• _What the task requires_:
When you repeat the material, keep each line exact and omit the pictures.

• _Dataset extract_:

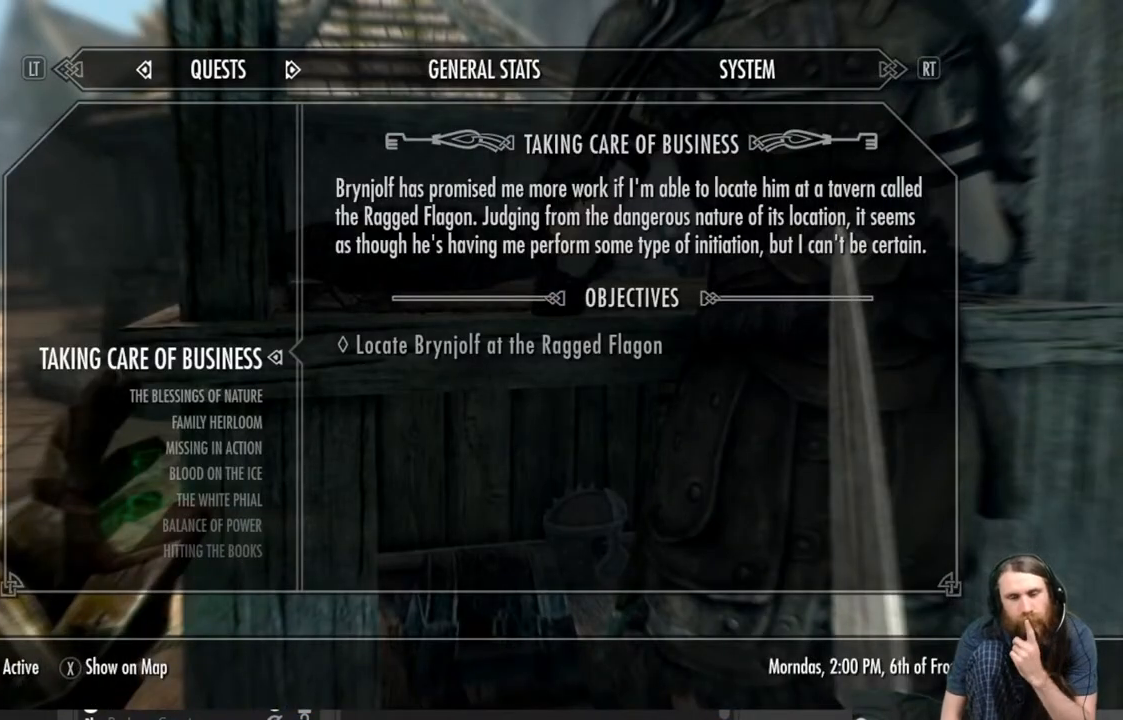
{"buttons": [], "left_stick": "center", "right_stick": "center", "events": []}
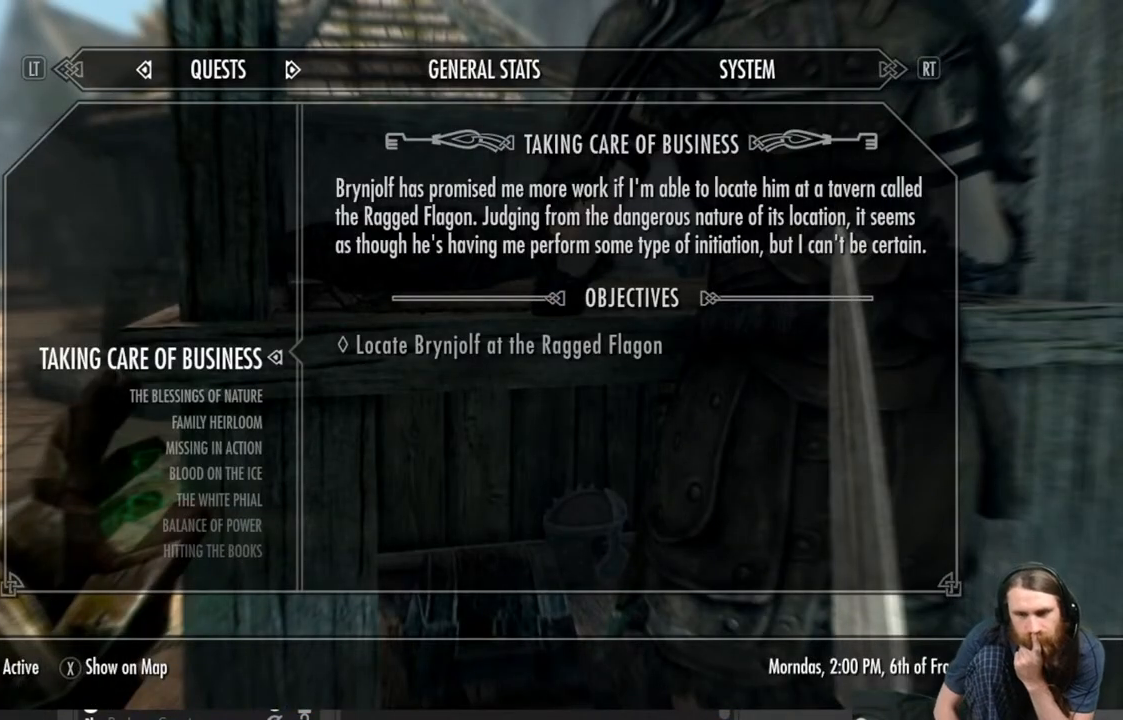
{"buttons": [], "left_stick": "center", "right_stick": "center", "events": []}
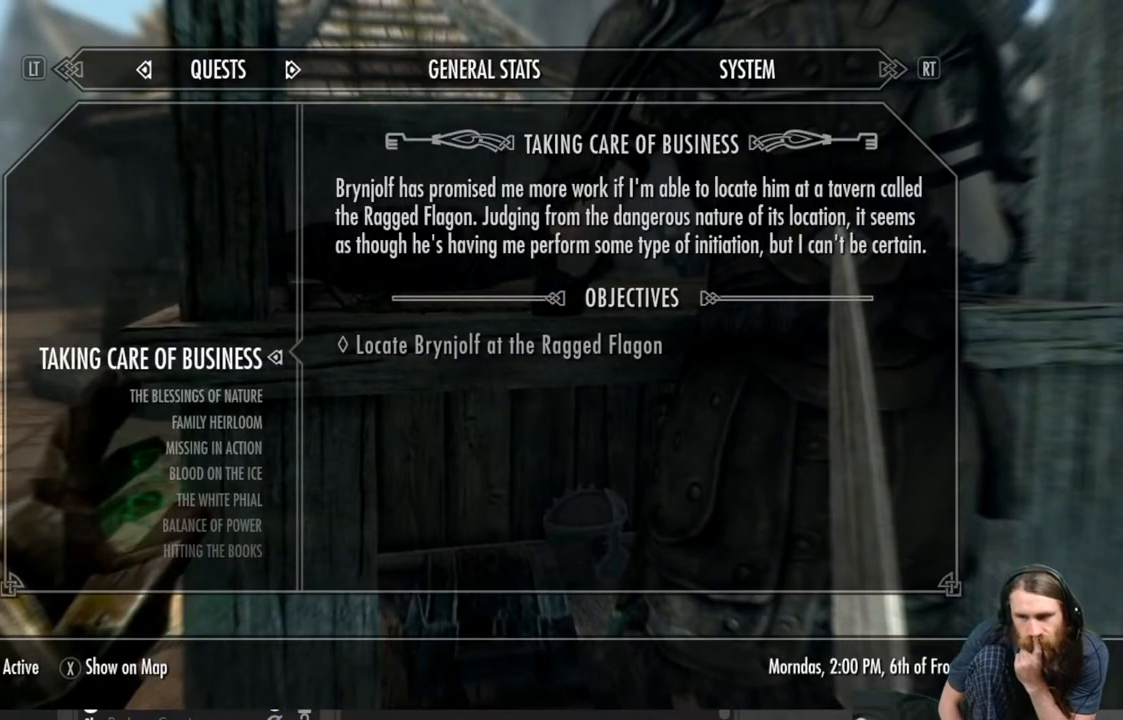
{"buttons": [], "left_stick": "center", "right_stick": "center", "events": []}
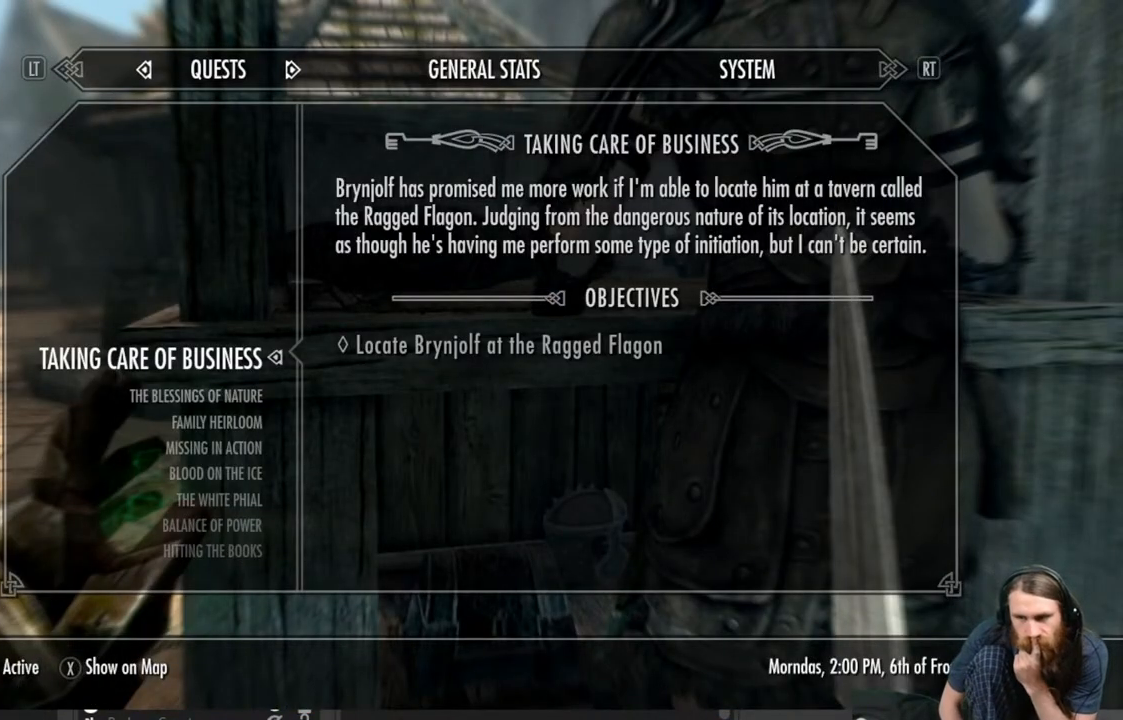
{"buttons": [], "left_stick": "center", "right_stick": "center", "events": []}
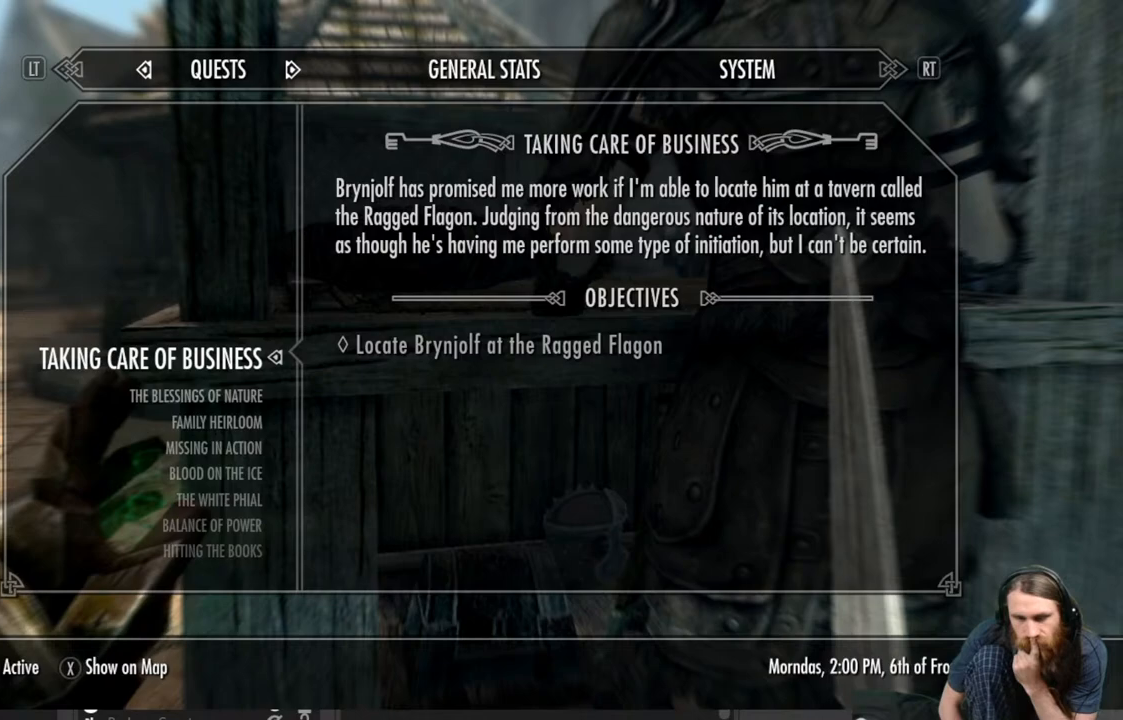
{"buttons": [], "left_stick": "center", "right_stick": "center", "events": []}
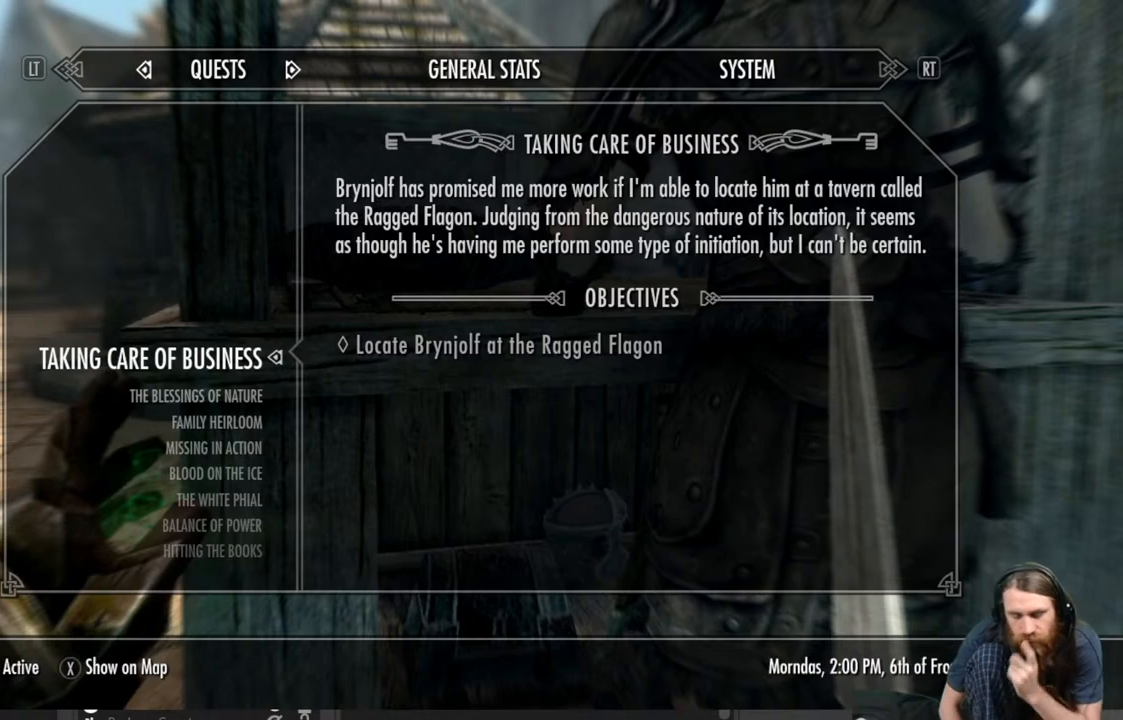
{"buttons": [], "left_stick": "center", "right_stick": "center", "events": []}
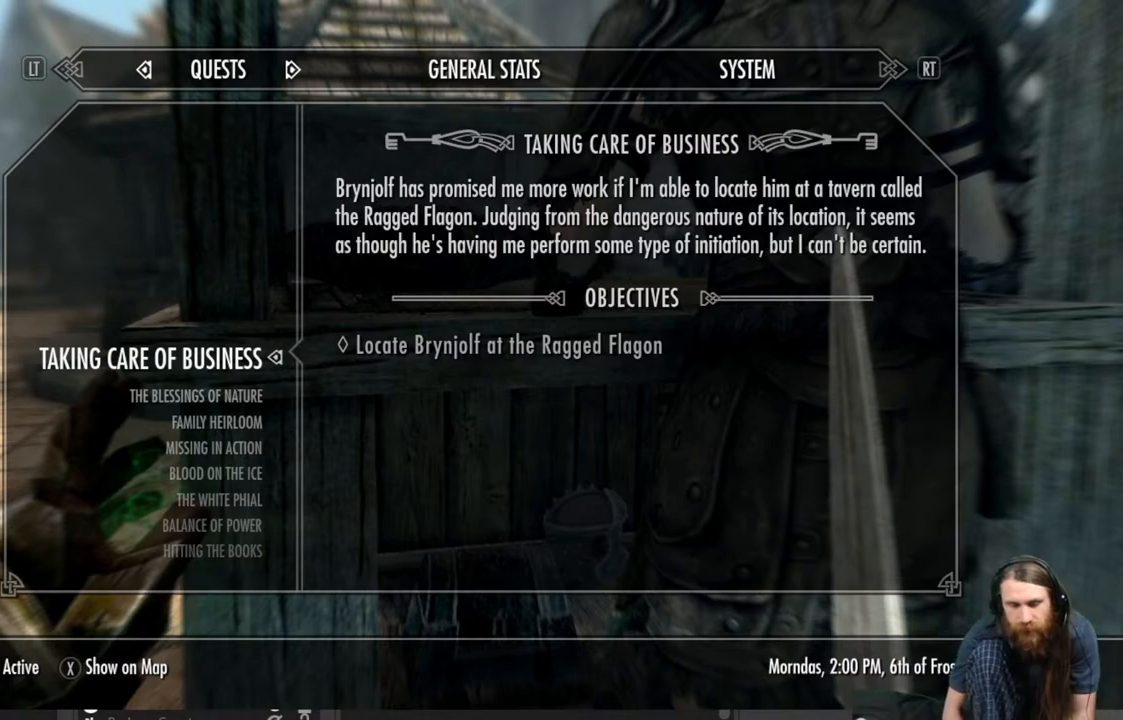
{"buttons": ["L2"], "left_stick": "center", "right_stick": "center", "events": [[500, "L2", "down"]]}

• _Task result_:
{"buttons": [], "left_stick": "center", "right_stick": "center", "events": []}
{"buttons": [], "left_stick": "center", "right_stick": "center", "events": []}
{"buttons": [], "left_stick": "center", "right_stick": "center", "events": []}
{"buttons": [], "left_stick": "center", "right_stick": "center", "events": []}
{"buttons": [], "left_stick": "center", "right_stick": "center", "events": []}
{"buttons": [], "left_stick": "center", "right_stick": "center", "events": []}
{"buttons": ["L2"], "left_stick": "center", "right_stick": "center", "events": [[500, "L2", "down"]]}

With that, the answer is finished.